(Recorded data)
%%

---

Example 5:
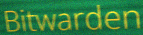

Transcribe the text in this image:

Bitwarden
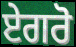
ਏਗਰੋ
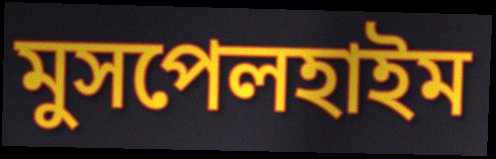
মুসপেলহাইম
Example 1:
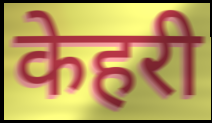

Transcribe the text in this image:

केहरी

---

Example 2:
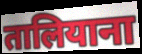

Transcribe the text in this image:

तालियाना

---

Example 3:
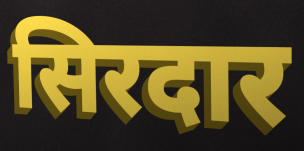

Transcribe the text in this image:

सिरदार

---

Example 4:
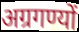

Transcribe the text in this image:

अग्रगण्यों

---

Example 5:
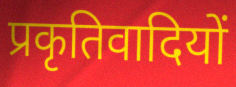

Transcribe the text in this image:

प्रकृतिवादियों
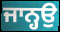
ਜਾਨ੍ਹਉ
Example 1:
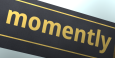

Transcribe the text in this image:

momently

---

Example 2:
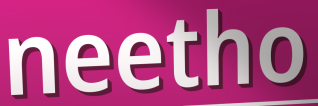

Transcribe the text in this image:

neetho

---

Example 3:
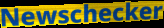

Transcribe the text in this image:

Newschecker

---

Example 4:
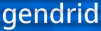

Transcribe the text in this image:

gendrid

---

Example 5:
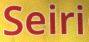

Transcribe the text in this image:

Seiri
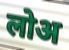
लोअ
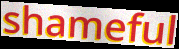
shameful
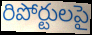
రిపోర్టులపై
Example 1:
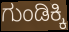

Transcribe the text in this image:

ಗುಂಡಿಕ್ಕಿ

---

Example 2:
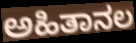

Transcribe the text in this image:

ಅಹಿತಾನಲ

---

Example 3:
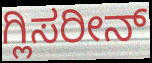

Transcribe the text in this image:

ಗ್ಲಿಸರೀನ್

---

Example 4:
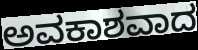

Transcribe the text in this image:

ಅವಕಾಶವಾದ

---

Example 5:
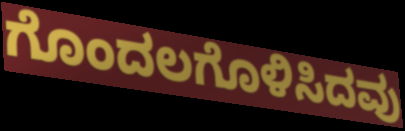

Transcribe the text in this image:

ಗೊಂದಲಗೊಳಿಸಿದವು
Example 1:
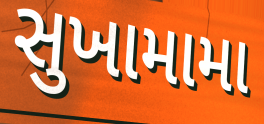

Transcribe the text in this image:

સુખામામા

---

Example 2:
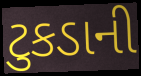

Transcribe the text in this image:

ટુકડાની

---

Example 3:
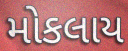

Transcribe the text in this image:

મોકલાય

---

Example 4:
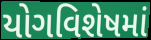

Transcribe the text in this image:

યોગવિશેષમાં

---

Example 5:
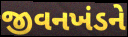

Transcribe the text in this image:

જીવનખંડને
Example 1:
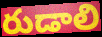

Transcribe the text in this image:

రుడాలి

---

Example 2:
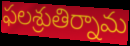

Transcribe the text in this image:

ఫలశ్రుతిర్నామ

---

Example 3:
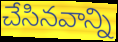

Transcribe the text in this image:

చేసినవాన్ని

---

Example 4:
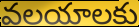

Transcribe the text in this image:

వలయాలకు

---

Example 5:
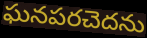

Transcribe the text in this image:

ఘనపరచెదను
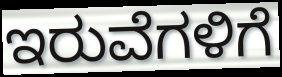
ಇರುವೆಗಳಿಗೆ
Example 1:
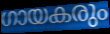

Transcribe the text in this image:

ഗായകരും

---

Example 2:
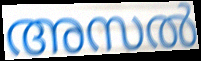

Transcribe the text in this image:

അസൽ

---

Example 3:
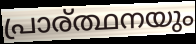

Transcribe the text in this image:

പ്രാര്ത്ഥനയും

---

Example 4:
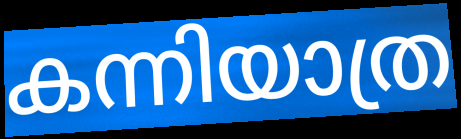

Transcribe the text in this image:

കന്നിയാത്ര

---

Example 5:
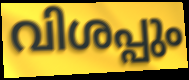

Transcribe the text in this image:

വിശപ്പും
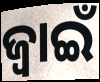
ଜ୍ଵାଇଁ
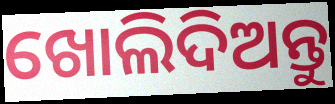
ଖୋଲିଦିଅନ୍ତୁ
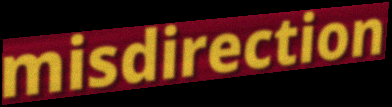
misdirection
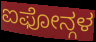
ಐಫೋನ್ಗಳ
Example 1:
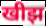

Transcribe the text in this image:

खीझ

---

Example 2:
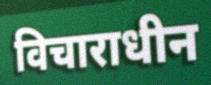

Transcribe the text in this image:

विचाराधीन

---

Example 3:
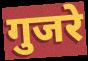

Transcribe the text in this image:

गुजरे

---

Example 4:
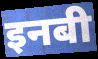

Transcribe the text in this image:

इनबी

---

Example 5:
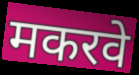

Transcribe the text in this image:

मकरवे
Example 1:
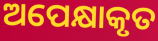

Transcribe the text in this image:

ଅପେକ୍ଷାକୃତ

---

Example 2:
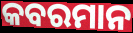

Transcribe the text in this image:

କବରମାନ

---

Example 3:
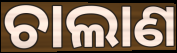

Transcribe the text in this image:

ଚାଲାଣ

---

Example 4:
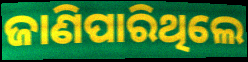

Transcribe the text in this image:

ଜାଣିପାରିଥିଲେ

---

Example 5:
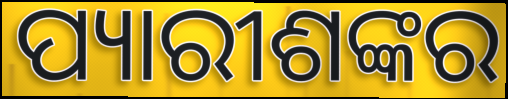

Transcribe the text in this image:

%%

- _TRY IT_
Would you set down the records exactly, with no pictures included?

- _RESPONSE TO THIS TASK_
---

Example 5:

Transcribe the text in this image:

Bitwarden
ਏਗਰੋ
মুসপেলহাইম
Example 1:

Transcribe the text in this image:

केहरी

---

Example 2:

Transcribe the text in this image:

तालियाना

---

Example 3:

Transcribe the text in this image:

सिरदार

---

Example 4:

Transcribe the text in this image:

अग्रगण्यों

---

Example 5:

Transcribe the text in this image:

प्रकृतिवादियों
ਜਾਨ੍ਹਉ
Example 1:

Transcribe the text in this image:

momently

---

Example 2:

Transcribe the text in this image:

neetho

---

Example 3:

Transcribe the text in this image:

Newschecker

---

Example 4:

Transcribe the text in this image:

gendrid

---

Example 5:

Transcribe the text in this image:

Seiri
लोअ
shameful
రిపోర్టులపై
Example 1:

Transcribe the text in this image:

ಗುಂಡಿಕ್ಕಿ

---

Example 2:

Transcribe the text in this image:

ಅಹಿತಾನಲ

---

Example 3:

Transcribe the text in this image:

ಗ್ಲಿಸರೀನ್

---

Example 4:

Transcribe the text in this image:

ಅವಕಾಶವಾದ

---

Example 5:

Transcribe the text in this image:

ಗೊಂದಲಗೊಳಿಸಿದವು
Example 1:

Transcribe the text in this image:

સુખામામા

---

Example 2:

Transcribe the text in this image:

ટુકડાની

---

Example 3:

Transcribe the text in this image:

મોકલાય

---

Example 4:

Transcribe the text in this image:

યોગવિશેષમાં

---

Example 5:

Transcribe the text in this image:

જીવનખંડને
Example 1:

Transcribe the text in this image:

రుడాలి

---

Example 2:

Transcribe the text in this image:

ఫలశ్రుతిర్నామ

---

Example 3:

Transcribe the text in this image:

చేసినవాన్ని

---

Example 4:

Transcribe the text in this image:

వలయాలకు

---

Example 5:

Transcribe the text in this image:

ఘనపరచెదను
ಇರುವೆಗಳಿಗೆ
Example 1:

Transcribe the text in this image:

ഗായകരും

---

Example 2:

Transcribe the text in this image:

അസൽ

---

Example 3:

Transcribe the text in this image:

പ്രാര്ത്ഥനയും

---

Example 4:

Transcribe the text in this image:

കന്നിയാത്ര

---

Example 5:

Transcribe the text in this image:

വിശപ്പും
ଜ୍ଵାଇଁ
ଖୋଲିଦିଅନ୍ତୁ
misdirection
ಐಫೋನ್ಗಳ
Example 1:

Transcribe the text in this image:

खीझ

---

Example 2:

Transcribe the text in this image:

विचाराधीन

---

Example 3:

Transcribe the text in this image:

गुजरे

---

Example 4:

Transcribe the text in this image:

इनबी

---

Example 5:

Transcribe the text in this image:

मकरवे
Example 1:

Transcribe the text in this image:

ଅପେକ୍ଷାକୃତ

---

Example 2:

Transcribe the text in this image:

କବରମାନ

---

Example 3:

Transcribe the text in this image:

ଚାଲାଣ

---

Example 4:

Transcribe the text in this image:

ଜାଣିପାରିଥିଲେ

---

Example 5:

Transcribe the text in this image:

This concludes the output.